第3章コロナで変わる美容室のあり方
「たとえるなら箱ティッシュ。
美容室は、準生活必需産業。」
先ほど飲食店から撤退されたお話がありましたが、美容室のお客さまの戻りは?
7月に入った現在は、100%お客さまが戻ってきています。美容室というのは基本的に一人で行くもの。飲食などと違って人を誘うものではないので、自分のペースで行けますよね。
「生活必需産業がどこか」って世間でも話題になりましたが、もし分類するのであれば「美容室は準生活必需産業」だと思ったんです。今って娯楽産業、いわゆる贅沢産業は、全部厳しい。「きれいにするって必需なの?」という議論もありました。
美容室は娯楽・贅沢にも入るかもしれないけれど、でもやっぱり「準生活必需」だなって。たとえるとしたらトイレットペーパーって、生活必需品だと思うんです。家でいきなり切れたらピンチですよね。じゃあ、「準生活必需って何だろう」と思ったときに、箱ティッシュかな?って。なくても何とかなるけれど、生活が平常に戻りつつあったら、箱ティッシュを買いたい。だから、美容室はそれくらいの位置付けかなと。
今後の美容室のあり方はどうなると思いますか?
コロナによって、今は人との接触を最低限におさえたほうがいいと考えると、日本が今まで大切にしてきた「おもてなし」の部分を削るという方向になるんだろうな、と。現在はドリンク、本、肩もみサービスなどのホスピタリティ系をなくしている傾向にあります。コロナ感染で一番気になるのは「飛沫」ですよね。お客さまの近くで会話ができなくなったとしたら・・・。同じ店内にいるのにタブレットとか使ってバックルームとセット面でお客さまと会話する日が来るかもしれない。カウンセリングは、事前にTV電話でやってからの来店、とかになるかもしれませんよね?

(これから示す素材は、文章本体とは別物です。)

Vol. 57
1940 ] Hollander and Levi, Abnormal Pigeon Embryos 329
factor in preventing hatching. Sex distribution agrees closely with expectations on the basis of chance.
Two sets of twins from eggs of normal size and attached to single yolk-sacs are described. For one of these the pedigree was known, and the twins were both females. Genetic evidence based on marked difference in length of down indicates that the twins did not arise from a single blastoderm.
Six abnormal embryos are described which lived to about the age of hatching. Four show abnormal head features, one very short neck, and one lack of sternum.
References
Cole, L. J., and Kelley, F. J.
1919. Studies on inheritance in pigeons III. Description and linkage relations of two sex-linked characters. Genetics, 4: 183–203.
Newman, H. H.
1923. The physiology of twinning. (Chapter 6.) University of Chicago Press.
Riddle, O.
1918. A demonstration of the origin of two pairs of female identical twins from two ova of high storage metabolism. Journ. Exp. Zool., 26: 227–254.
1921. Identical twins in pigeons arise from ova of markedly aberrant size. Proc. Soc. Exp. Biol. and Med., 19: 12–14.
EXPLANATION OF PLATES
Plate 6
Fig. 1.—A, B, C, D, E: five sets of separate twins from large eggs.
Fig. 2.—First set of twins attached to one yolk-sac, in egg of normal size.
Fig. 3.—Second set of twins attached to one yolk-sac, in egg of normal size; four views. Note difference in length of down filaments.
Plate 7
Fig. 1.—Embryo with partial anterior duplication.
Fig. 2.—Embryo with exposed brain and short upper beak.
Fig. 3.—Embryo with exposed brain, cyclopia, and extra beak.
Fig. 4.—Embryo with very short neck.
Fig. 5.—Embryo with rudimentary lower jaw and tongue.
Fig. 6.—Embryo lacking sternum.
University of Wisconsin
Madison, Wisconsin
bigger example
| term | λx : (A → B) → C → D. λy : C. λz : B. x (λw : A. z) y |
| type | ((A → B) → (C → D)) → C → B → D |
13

あと、美容室経営者が気になっているのは物販のECサイトだと思います。今までも注目されていたものの、なかなか発展はしなかった。それがコロナをきっかけに、急速に進化しそうですよね。
SNSなどでの発信内容をみても、大河内さんはコロナについてかなり勉強されていますよね?

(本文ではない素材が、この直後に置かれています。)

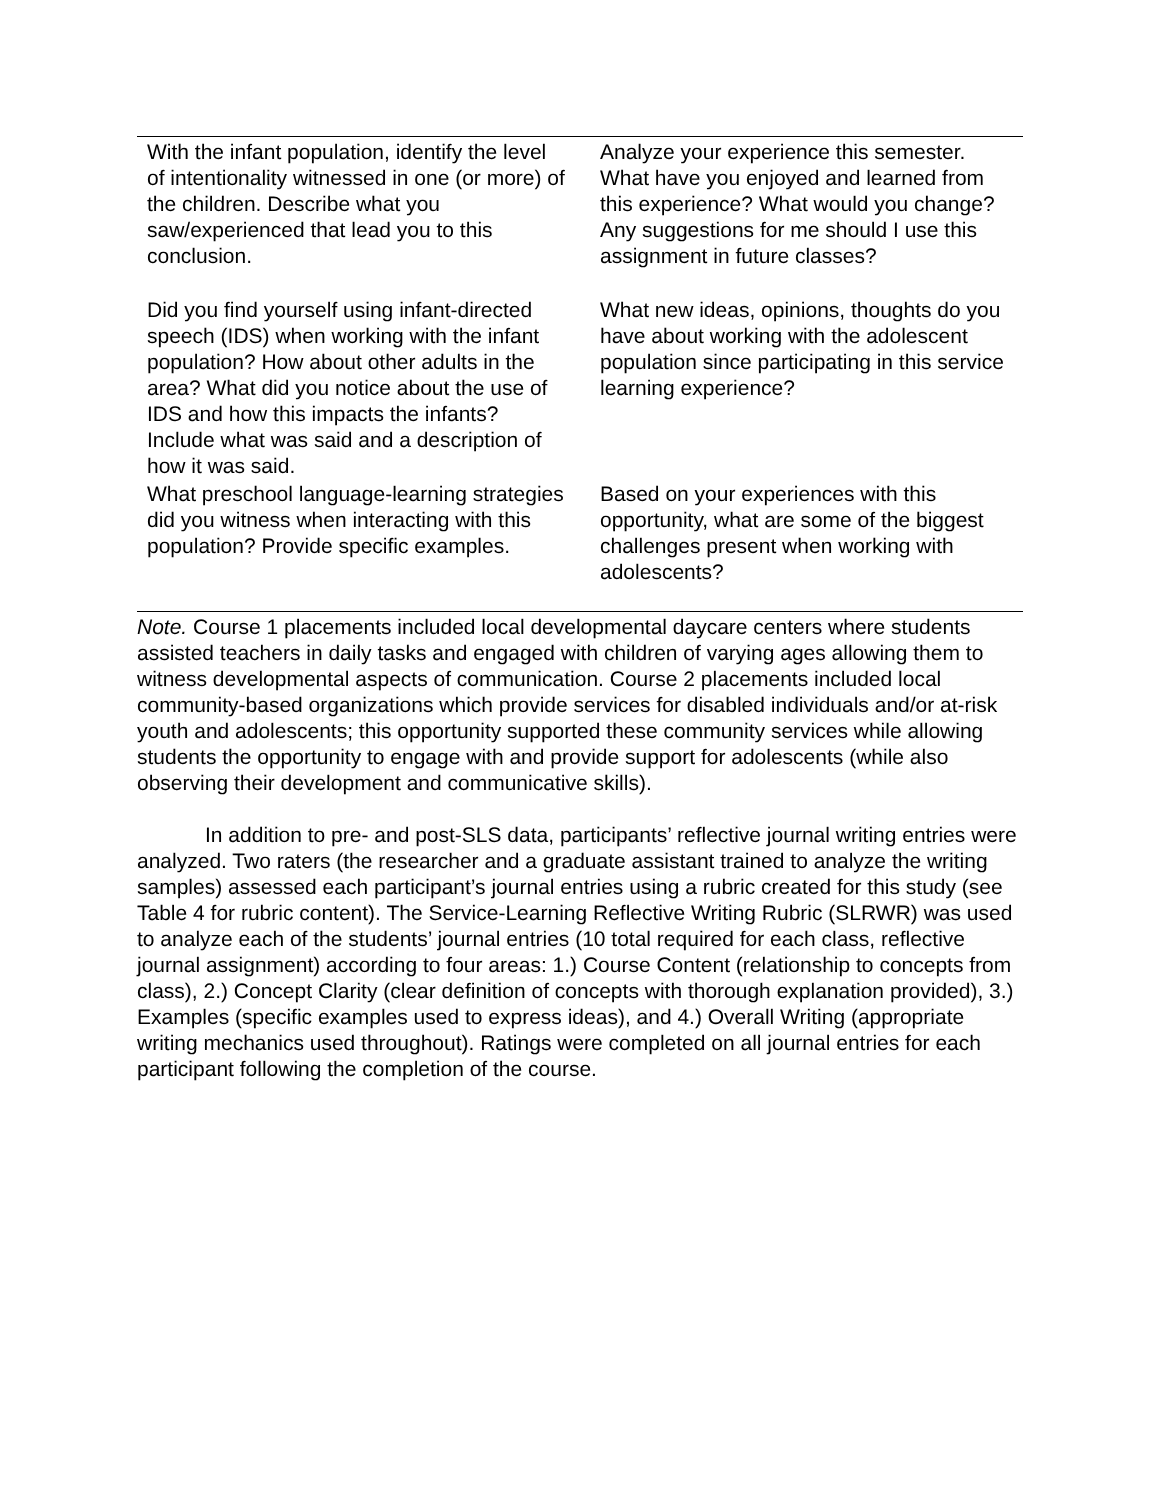| With the infant population, identify the level of intentionality witnessed in one (or more) of the children. Describe what you saw/experienced that lead you to this conclusion. | Analyze your experience this semester. What have you enjoyed and learned from this experience? What would you change? Any suggestions for me should I use this assignment in future classes? |
| Did you find yourself using infant-directed speech (IDS) when working with the infant population? How about other adults in the area? What did you notice about the use of IDS and how this impacts the infants? Include what was said and a description of how it was said. | What new ideas, opinions, thoughts do you have about working with the adolescent population since participating in this service learning experience? |
| What preschool language-learning strategies did you witness when interacting with this population? Provide specific examples. | Based on your experiences with this opportunity, what are some of the biggest challenges present when working with adolescents? |
Note. Course 1 placements included local developmental daycare centers where students assisted teachers in daily tasks and engaged with children of varying ages allowing them to witness developmental aspects of communication. Course 2 placements included local community-based organizations which provide services for disabled individuals and/or at-risk youth and adolescents; this opportunity supported these community services while allowing students the opportunity to engage with and provide support for adolescents (while also observing their development and communicative skills).
In addition to pre- and post-SLS data, participants’ reflective journal writing entries were analyzed. Two raters (the researcher and a graduate assistant trained to analyze the writing samples) assessed each participant’s journal entries using a rubric created for this study (see Table 4 for rubric content). The Service-Learning Reflective Writing Rubric (SLRWR) was used to analyze each of the students’ journal entries (10 total required for each class, reflective journal assignment) according to four areas: 1.) Course Content (relationship to concepts from class), 2.) Concept Clarity (clear definition of concepts with thorough explanation provided), 3.) Examples (specific examples used to express ideas), and 4.) Overall Writing (appropriate writing mechanics used throughout). Ratings were completed on all journal entries for each participant following the completion of the course.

財務を勉強したときもそうでしたが、今回のコロナもそうで、僕はオタクになって徹底的に調べます。ニュースや記事、コロナを解説しているYouTubeなど、少なく見積もっても毎日6時間くらいは目を通していたと思います。
そこまで調べたうえで「なぜ飲食店を閉めなくてはいけないと思うか」をスタッフに伝えました。そうしないと、スタッフは納得感をもって動けないと思うので。僕たち経営者は、仮説のうえで行動をとっていくしかない。でも、その「仮説」は調べ尽くさないとわからないんです。
大河内さんはいつも、ズバッと決断されるイメージがあります。
僕は、昔やっていたパチンコでは、いわゆる「損切り」がヘタでした。負け始めてるのに、ついつい後追いしちゃって大負けするタイプ。数年前の仮想通貨のときもそうですね。今回の飲食店撤退の判断は、そのときの経験が反面教師としていかされているかもしれません。もちろんパチンコとは違います、仮想通貨とも違います。

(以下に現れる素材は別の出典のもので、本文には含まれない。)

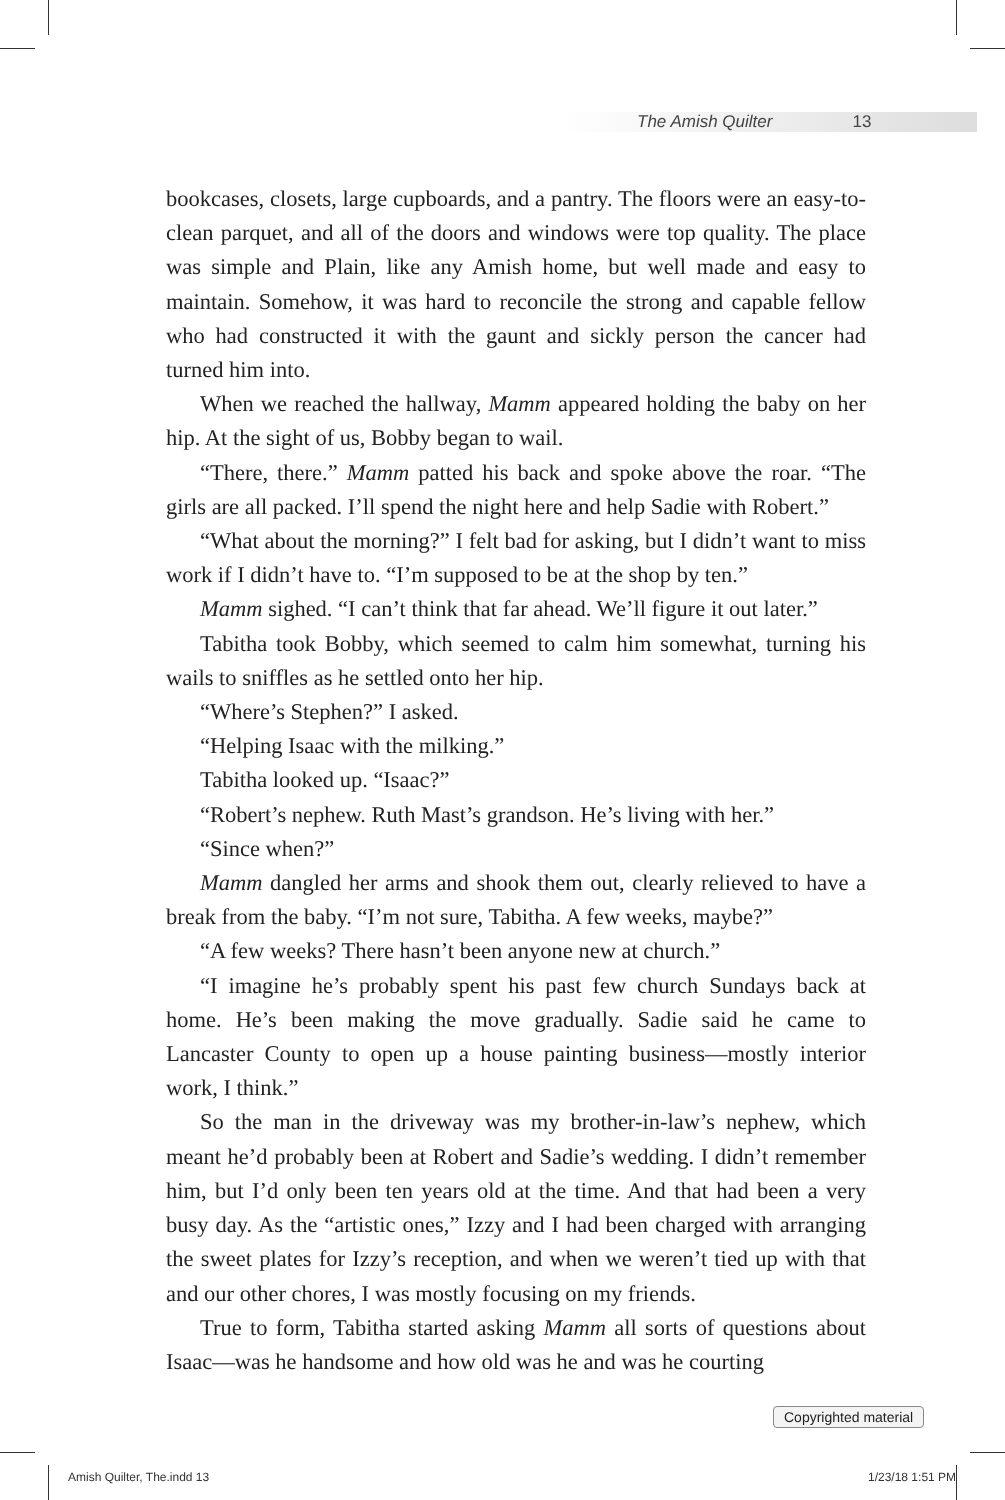The Amish Quilter 13
bookcases, closets, large cupboards, and a pantry. The floors were an easy-to-clean parquet, and all of the doors and windows were top quality. The place was simple and Plain, like any Amish home, but well made and easy to maintain. Somehow, it was hard to reconcile the strong and capable fellow who had constructed it with the gaunt and sickly person the cancer had turned him into.
When we reached the hallway, Mamm appeared holding the baby on her hip. At the sight of us, Bobby began to wail.
“There, there.” Mamm patted his back and spoke above the roar. “The girls are all packed. I’ll spend the night here and help Sadie with Robert.”
“What about the morning?” I felt bad for asking, but I didn’t want to miss work if I didn’t have to. “I’m supposed to be at the shop by ten.”
Mamm sighed. “I can’t think that far ahead. We’ll figure it out later.”
Tabitha took Bobby, which seemed to calm him somewhat, turning his wails to sniffles as he settled onto her hip.
“Where’s Stephen?” I asked.
“Helping Isaac with the milking.”
Tabitha looked up. “Isaac?”
“Robert’s nephew. Ruth Mast’s grandson. He’s living with her.”
“Since when?”
Mamm dangled her arms and shook them out, clearly relieved to have a break from the baby. “I’m not sure, Tabitha. A few weeks, maybe?”
“A few weeks? There hasn’t been anyone new at church.”
“I imagine he’s probably spent his past few church Sundays back at home. He’s been making the move gradually. Sadie said he came to Lancaster County to open up a house painting business—mostly interior work, I think.”
So the man in the driveway was my brother-in-law’s nephew, which meant he’d probably been at Robert and Sadie’s wedding. I didn’t remember him, but I’d only been ten years old at the time. And that had been a very busy day. As the “artistic ones,” Izzy and I had been charged with arranging the sweet plates for Izzy’s reception, and when we weren’t tied up with that and our other chores, I was mostly focusing on my friends.
True to form, Tabitha started asking Mamm all sorts of questions about Isaac—was he handsome and how old was he and was he courting
Copyrighted material
Amish Quilter, The.indd 13 1/23/18 1:51 PM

株式会社GULGULを背負って臨む大切な勝負なので、「絶対に負けられない」というのが、今回のコロナとの戦いで強く思っていることです。何が正解かもわからないけれど、正解だと判断したことを1%でも良くするために、経営者は勉強し続けなければならない。
いま、やれることは決まっています。「経費を削る」「お金を持つ」「売上を工夫して上げる」、この3つです。一方で、思考を止めることなく、ワクワクするような“攻めの事業計画”も考えていきたいと思っています。
「コロナが来なかったら、不景気にならなかったら、と考えても仕方ない。
コロナは来ちゃったわけだし、不景気にもなってしまったのです。」
折に触れ感じていた、メンタルが強い秘訣をたずねると・・・。
「ひとつだけ思うのは、人ってどうしようもないことに時間を使って、悩みません?ここで時間使ってもしょうがない、ってことに時間を使いすぎる。それは意識的にしていません。考えて、考えて、でもここで考えても来月になったらわからない、と思ったら考えるのをやめる。それだけで、“メンタル強くなった風”になれます(笑)。」という返答が。
インタビュー中、何度も出てきた言葉。「うーん、わからない!」
それは決して投げやりではなく、大河内さんがもつ“強さ”の表れです。